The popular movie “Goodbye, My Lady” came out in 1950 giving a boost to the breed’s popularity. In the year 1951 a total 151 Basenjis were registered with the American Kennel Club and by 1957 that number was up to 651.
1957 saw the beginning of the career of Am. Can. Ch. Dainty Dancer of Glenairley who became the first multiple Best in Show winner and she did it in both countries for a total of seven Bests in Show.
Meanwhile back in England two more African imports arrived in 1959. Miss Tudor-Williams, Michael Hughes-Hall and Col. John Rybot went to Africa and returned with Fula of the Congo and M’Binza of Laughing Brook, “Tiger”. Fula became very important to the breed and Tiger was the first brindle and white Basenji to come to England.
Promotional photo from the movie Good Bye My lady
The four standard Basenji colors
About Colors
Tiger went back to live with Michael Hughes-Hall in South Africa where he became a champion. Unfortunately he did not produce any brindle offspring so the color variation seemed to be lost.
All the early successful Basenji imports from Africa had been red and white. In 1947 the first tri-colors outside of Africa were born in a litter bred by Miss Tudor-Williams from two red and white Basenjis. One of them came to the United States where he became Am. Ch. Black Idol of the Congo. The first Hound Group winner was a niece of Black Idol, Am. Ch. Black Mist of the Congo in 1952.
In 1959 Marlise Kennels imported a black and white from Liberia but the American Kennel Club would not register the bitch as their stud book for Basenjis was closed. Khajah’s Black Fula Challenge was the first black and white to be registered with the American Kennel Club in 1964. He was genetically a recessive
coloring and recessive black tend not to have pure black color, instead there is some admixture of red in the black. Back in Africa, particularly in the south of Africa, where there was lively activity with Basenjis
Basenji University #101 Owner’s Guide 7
+-------+
> **Problem description**
Every entry, from top to bottom, should be repeated word for word.

> **Exercise answer**
The popular movie “Goodbye, My Lady” came out in 1950 giving a boost to the breed’s popularity. In the year 1951 a total 151 Basenjis were registered with the American Kennel Club and by 1957 that number was up to 651.
1957 saw the beginning of the career of Am. Can. Ch. Dainty Dancer of Glenairley who became the first multiple Best in Show winner and she did it in both countries for a total of seven Bests in Show.
Meanwhile back in England two more African imports arrived in 1959. Miss Tudor-Williams, Michael Hughes-Hall and Col. John Rybot went to Africa and returned with Fula of the Congo and M’Binza of Laughing Brook, “Tiger”. Fula became very important to the breed and Tiger was the first brindle and white Basenji to come to England.
Promotional photo from the movie Good Bye My lady
The four standard Basenji colors
About Colors
Tiger went back to live with Michael Hughes-Hall in South Africa where he became a champion. Unfortunately he did not produce any brindle offspring so the color variation seemed to be lost.
All the early successful Basenji imports from Africa had been red and white. In 1947 the first tri-colors outside of Africa were born in a litter bred by Miss Tudor-Williams from two red and white Basenjis. One of them came to the United States where he became Am. Ch. Black Idol of the Congo. The first Hound Group winner was a niece of Black Idol, Am. Ch. Black Mist of the Congo in 1952.
In 1959 Marlise Kennels imported a black and white from Liberia but the American Kennel Club would not register the bitch as their stud book for Basenjis was closed. Khajah’s Black Fula Challenge was the first black and white to be registered with the American Kennel Club in 1964. He was genetically a recessive
coloring and recessive black tend not to have pure black color, instead there is some admixture of red in the black. Back in Africa, particularly in the south of Africa, where there was lively activity with Basenjis
Basenji University #101 Owner’s Guide 7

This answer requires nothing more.